Sehingga, dari metode itu, apapun yang menggejala di masyarakat itulah agama,
dan semuanya sah-sah saja. Sehingga antara yang kafir dengan yang mu’min tidak
ada bedanya. Hingga arah Pendidikan tinggi Islam di Indonesia untuk
menghasilkan manusia-manusia yang pemahaman Islamnya terbalik. Seharusnya makin
dididik itu makin mampu membedakan mana yang haq dan mana yang batil, namun
sebaliknya justru menyamakan antara yang mukmin dengan yang kafir.
Lebih
dari itu justru menjadi pembelaIa orang kafir yang merusak Islam. Contohnya
Azyumardi Azra dari UIN Jakarta sangat membela Ahmadiyah ciptaan nabi palsu
Mirza Ghulam Ahmad. Dia tidak sayang terhadap Umat Islam yang dimurtadkan oleh
Ahmadiyah, tapi justru lebih sayang kepada Ahmadiyah yang merusak itu. Itulah
perusakan Islam yang sebenar-benarnya, bahkan lebih dahsyat dibanding
pembunuhan fisik, karena yang dibunuh adalah imannya diganti dengan kemusyrikan
baru yang disebut pluralisme agama dan ditingkatkan jadi multikulturalisme.

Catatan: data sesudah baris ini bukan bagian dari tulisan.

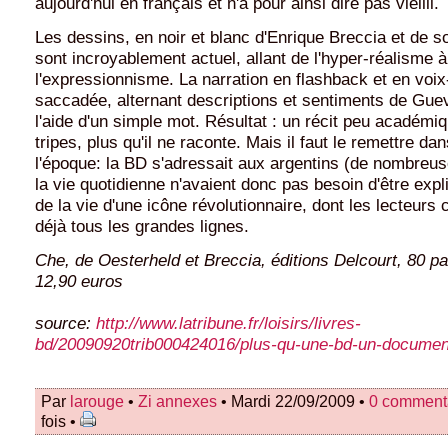
aujourd'hui en français et n'a pour ainsi dire pas vieilli.
Les dessins, en noir et blanc d'Enrique Breccia et de so
sont incroyablement actuel, allant de l'hyper-réalisme à
l'expressionnisme. La narration en flashback et en voix-
saccadée, alternant descriptions et sentiments de Guev
l'aide d'un simple mot. Résultat : un récit peu académi
tripes, plus qu'il ne raconte. Mais il faut le remettre da
l'époque: la BD s'adressait aux argentins (de nombreu
la vie quotidienne n'avaient donc pas besoin d'être explic
de la vie d'une icône révolutionnaire, dont les lecteurs
déjà tous les grandes lignes.
Che, de Oesterheld et Breccia, éditions Delcourt, 80 pa
12,90 euros
source:
http://www.latribune.fr/loisirs/livres-
bd/20090920trib000424016/plus-qu-une-bd-un-document
Par
larouge
•
Zi annexes
• Mardi 22/09/2009 •
0 comment
fois •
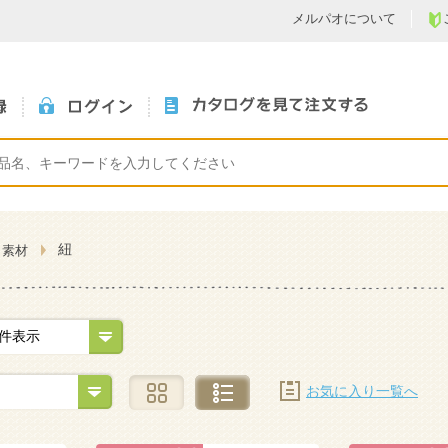
メルパオについて
紐
く素材
お気に入り一覧へ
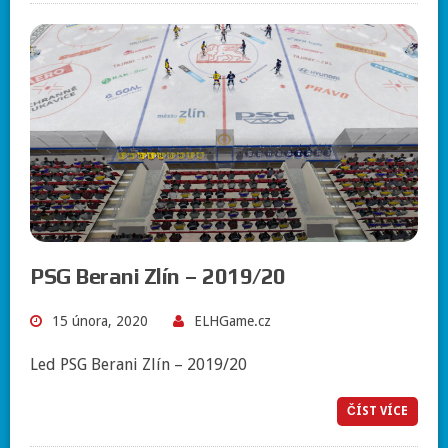
PSG Berani Zlín – 2019/20
15 února, 2020
ELHGame.cz
Led PSG Berani Zlín – 2019/20
ČÍST VÍCE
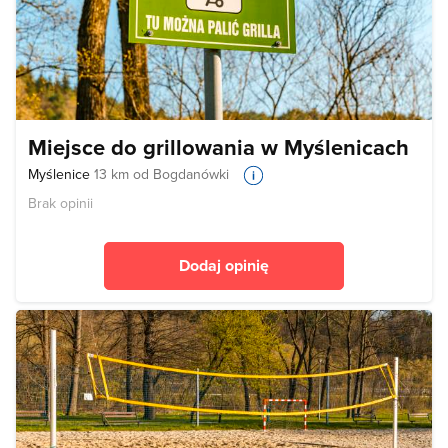
Miejsce do grillowania w Myślenicach
Myślenice
13 km od Bogdanówki
Brak opinii
Dodaj opinię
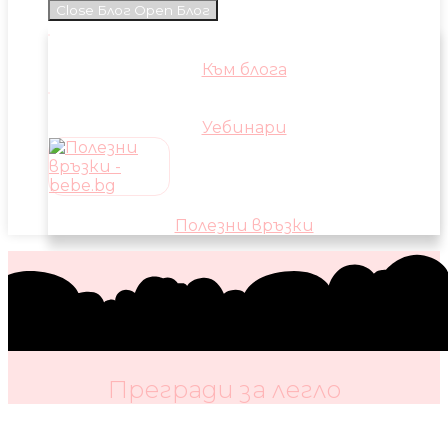
Close Блог
Open Блог
Към блога
Уебинари
Полезни връзки
Прегради за легло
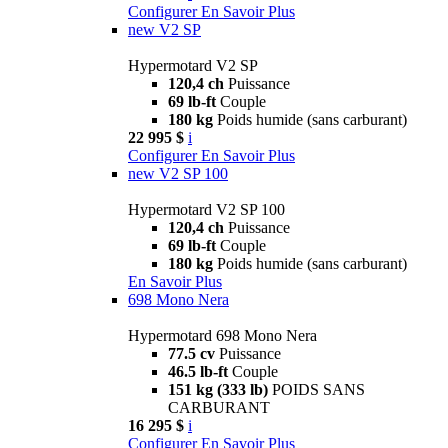
Configurer
En Savoir Plus
new
V2 SP
Hypermotard V2 SP
120,4 ch
Puissance
69 lb-ft
Couple
180 kg
Poids humide (sans carburant)
22 995 $
i
Configurer
En Savoir Plus
new
V2 SP 100
Hypermotard V2 SP 100
120,4 ch
Puissance
69 lb-ft
Couple
180 kg
Poids humide (sans carburant)
En Savoir Plus
698 Mono Nera
Hypermotard 698 Mono Nera
77.5 cv
Puissance
46.5 lb-ft
Couple
151 kg (333 lb)
POIDS SANS
CARBURANT
16 295 $
i
Configurer
En Savoir Plus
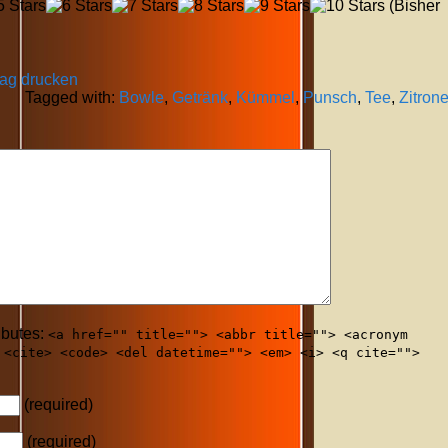
(Bisher
rag drucken
Tagged with:
Bowle
,
Getränk
,
Kümmel
,
Punsch
,
Tee
,
Zitron
ibutes:
<a href="" title=""> <abbr title=""> <acronym
 <cite> <code> <del datetime=""> <em> <i> <q cite="">
(required)
(required)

Itulah yang sejatinya pemurtadan, bahkan secara sistematis lewat pendididkan
tinggi Islam. Makanya sampai ditulis buku “Ada Pemurtadan di IAIN”
(Hartono Ahmad Jaiz, Pustaka Al-Kautsar, Jakarta), maksudnya adalah perguruan
tinggi Islam di Indonesia.
Pemurtadan
itu menurut Al-Qur’an adalah lebih dahsyat bahayanya dibanding pembunuhan
fisik. Karena kalau seseorang itu yang dibunuh badannya, sedang hatinya masih
beriman (bertauhid), maka insya Allah masuk surga. Tetapi kalau yang dibunuh
itu imannya, dari Tauhid diganti dengan kemusyrikan atau kekafiran, maka masuk
kubur sudah kosong iman tauhidnya berganti dengan kemusyrikan/ kekafiran; maka
masuk neraka selama lamanya.
Hingga ditegaskan dalam Al-Qur’an; “dan fitnah itu lebih
besar bahayanya dari pembunuhan.” (QS Al-Baqarah: 191) dan dalam ayat
217 “Dan berbuat fitnah lebih besar (dosanya) daripada membunuh.” Arti
fitnah dalam ayat ini adalah pemusyrikan, yaitu mengembalikan orang mu’min
kepada kemusyrikan.
Imam
At-Thabari dalam tafsirnya menjelaskan; “Mengembalikan (memurtadkan) orang
mu’min kepada berhala itu lebih besar bahayanya atasnya daripada pembunuhan.”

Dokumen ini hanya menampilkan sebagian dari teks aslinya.